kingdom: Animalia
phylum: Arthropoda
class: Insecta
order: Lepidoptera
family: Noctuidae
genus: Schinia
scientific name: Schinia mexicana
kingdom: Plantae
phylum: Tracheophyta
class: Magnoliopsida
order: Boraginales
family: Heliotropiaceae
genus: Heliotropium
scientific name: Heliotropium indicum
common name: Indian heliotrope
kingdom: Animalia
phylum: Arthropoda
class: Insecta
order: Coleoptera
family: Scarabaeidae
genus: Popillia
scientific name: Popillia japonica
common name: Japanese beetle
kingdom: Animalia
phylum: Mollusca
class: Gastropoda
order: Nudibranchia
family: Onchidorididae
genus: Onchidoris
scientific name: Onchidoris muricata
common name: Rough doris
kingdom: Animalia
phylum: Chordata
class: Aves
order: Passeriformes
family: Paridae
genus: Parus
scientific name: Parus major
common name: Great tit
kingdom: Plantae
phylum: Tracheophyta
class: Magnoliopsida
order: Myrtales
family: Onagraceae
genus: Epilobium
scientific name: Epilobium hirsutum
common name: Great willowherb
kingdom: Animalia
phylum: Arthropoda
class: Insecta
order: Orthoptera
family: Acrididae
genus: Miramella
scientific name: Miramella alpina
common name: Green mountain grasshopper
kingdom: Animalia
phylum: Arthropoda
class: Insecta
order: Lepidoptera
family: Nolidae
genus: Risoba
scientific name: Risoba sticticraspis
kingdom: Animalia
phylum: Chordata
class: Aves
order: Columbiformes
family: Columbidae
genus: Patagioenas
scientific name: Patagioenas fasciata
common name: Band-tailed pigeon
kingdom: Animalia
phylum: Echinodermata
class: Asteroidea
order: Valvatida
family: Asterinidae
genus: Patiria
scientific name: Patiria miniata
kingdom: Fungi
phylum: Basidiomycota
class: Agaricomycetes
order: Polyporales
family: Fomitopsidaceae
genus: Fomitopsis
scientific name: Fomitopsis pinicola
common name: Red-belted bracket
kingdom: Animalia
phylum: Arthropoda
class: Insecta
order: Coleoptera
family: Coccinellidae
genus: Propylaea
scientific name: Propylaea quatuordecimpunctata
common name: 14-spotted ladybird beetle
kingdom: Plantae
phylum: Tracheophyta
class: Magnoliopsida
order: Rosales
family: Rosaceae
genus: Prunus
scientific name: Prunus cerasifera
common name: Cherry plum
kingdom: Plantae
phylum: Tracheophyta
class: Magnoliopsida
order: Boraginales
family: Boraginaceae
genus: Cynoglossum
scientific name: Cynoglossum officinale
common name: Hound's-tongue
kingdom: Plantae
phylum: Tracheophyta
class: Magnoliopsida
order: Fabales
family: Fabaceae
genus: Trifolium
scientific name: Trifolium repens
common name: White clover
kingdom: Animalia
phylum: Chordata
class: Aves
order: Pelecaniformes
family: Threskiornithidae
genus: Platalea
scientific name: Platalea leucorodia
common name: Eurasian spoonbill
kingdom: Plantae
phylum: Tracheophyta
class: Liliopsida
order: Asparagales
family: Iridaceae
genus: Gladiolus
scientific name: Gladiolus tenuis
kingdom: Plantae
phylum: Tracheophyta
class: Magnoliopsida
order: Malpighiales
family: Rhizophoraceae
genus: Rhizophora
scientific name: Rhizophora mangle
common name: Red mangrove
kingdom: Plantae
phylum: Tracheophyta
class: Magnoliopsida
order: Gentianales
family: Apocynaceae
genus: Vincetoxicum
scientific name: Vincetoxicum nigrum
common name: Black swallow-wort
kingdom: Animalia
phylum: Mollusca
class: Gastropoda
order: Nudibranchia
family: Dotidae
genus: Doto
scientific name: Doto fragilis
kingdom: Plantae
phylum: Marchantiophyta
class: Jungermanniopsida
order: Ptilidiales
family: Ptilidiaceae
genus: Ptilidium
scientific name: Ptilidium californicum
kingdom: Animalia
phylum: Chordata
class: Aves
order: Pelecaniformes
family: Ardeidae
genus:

=====

Work instructions
Return every line of the records above without any change, keeping their original order from the first record through the last.

Reply to the exercise
kingdom: Animalia
phylum: Arthropoda
class: Insecta
order: Lepidoptera
family: Noctuidae
genus: Schinia
scientific name: Schinia mexicana
kingdom: Plantae
phylum: Tracheophyta
class: Magnoliopsida
order: Boraginales
family: Heliotropiaceae
genus: Heliotropium
scientific name: Heliotropium indicum
common name: Indian heliotrope
kingdom: Animalia
phylum: Arthropoda
class: Insecta
order: Coleoptera
family: Scarabaeidae
genus: Popillia
scientific name: Popillia japonica
common name: Japanese beetle
kingdom: Animalia
phylum: Mollusca
class: Gastropoda
order: Nudibranchia
family: Onchidorididae
genus: Onchidoris
scientific name: Onchidoris muricata
common name: Rough doris
kingdom: Animalia
phylum: Chordata
class: Aves
order: Passeriformes
family: Paridae
genus: Parus
scientific name: Parus major
common name: Great tit
kingdom: Plantae
phylum: Tracheophyta
class: Magnoliopsida
order: Myrtales
family: Onagraceae
genus: Epilobium
scientific name: Epilobium hirsutum
common name: Great willowherb
kingdom: Animalia
phylum: Arthropoda
class: Insecta
order: Orthoptera
family: Acrididae
genus: Miramella
scientific name: Miramella alpina
common name: Green mountain grasshopper
kingdom: Animalia
phylum: Arthropoda
class: Insecta
order: Lepidoptera
family: Nolidae
genus: Risoba
scientific name: Risoba sticticraspis
kingdom: Animalia
phylum: Chordata
class: Aves
order: Columbiformes
family: Columbidae
genus: Patagioenas
scientific name: Patagioenas fasciata
common name: Band-tailed pigeon
kingdom: Animalia
phylum: Echinodermata
class: Asteroidea
order: Valvatida
family: Asterinidae
genus: Patiria
scientific name: Patiria miniata
kingdom: Fungi
phylum: Basidiomycota
class: Agaricomycetes
order: Polyporales
family: Fomitopsidaceae
genus: Fomitopsis
scientific name: Fomitopsis pinicola
common name: Red-belted bracket
kingdom: Animalia
phylum: Arthropoda
class: Insecta
order: Coleoptera
family: Coccinellidae
genus: Propylaea
scientific name: Propylaea quatuordecimpunctata
common name: 14-spotted ladybird beetle
kingdom: Plantae
phylum: Tracheophyta
class: Magnoliopsida
order: Rosales
family: Rosaceae
genus: Prunus
scientific name: Prunus cerasifera
common name: Cherry plum
kingdom: Plantae
phylum: Tracheophyta
class: Magnoliopsida
order: Boraginales
family: Boraginaceae
genus: Cynoglossum
scientific name: Cynoglossum officinale
common name: Hound's-tongue
kingdom: Plantae
phylum: Tracheophyta
class: Magnoliopsida
order: Fabales
family: Fabaceae
genus: Trifolium
scientific name: Trifolium repens
common name: White clover
kingdom: Animalia
phylum: Chordata
class: Aves
order: Pelecaniformes
family: Threskiornithidae
genus: Platalea
scientific name: Platalea leucorodia
common name: Eurasian spoonbill
kingdom: Plantae
phylum: Tracheophyta
class: Liliopsida
order: Asparagales
family: Iridaceae
genus: Gladiolus
scientific name: Gladiolus tenuis
kingdom: Plantae
phylum: Tracheophyta
class: Magnoliopsida
order: Malpighiales
family: Rhizophoraceae
genus: Rhizophora
scientific name: Rhizophora mangle
common name: Red mangrove
kingdom: Plantae
phylum: Tracheophyta
class: Magnoliopsida
order: Gentianales
family: Apocynaceae
genus: Vincetoxicum
scientific name: Vincetoxicum nigrum
common name: Black swallow-wort
kingdom: Animalia
phylum: Mollusca
class: Gastropoda
order: Nudibranchia
family: Dotidae
genus: Doto
scientific name: Doto fragilis
kingdom: Plantae
phylum: Marchantiophyta
class: Jungermanniopsida
order: Ptilidiales
family: Ptilidiaceae
genus: Ptilidium
scientific name: Ptilidium californicum
kingdom: Animalia
phylum: Chordata
class: Aves
order: Pelecaniformes
family: Ardeidae
genus:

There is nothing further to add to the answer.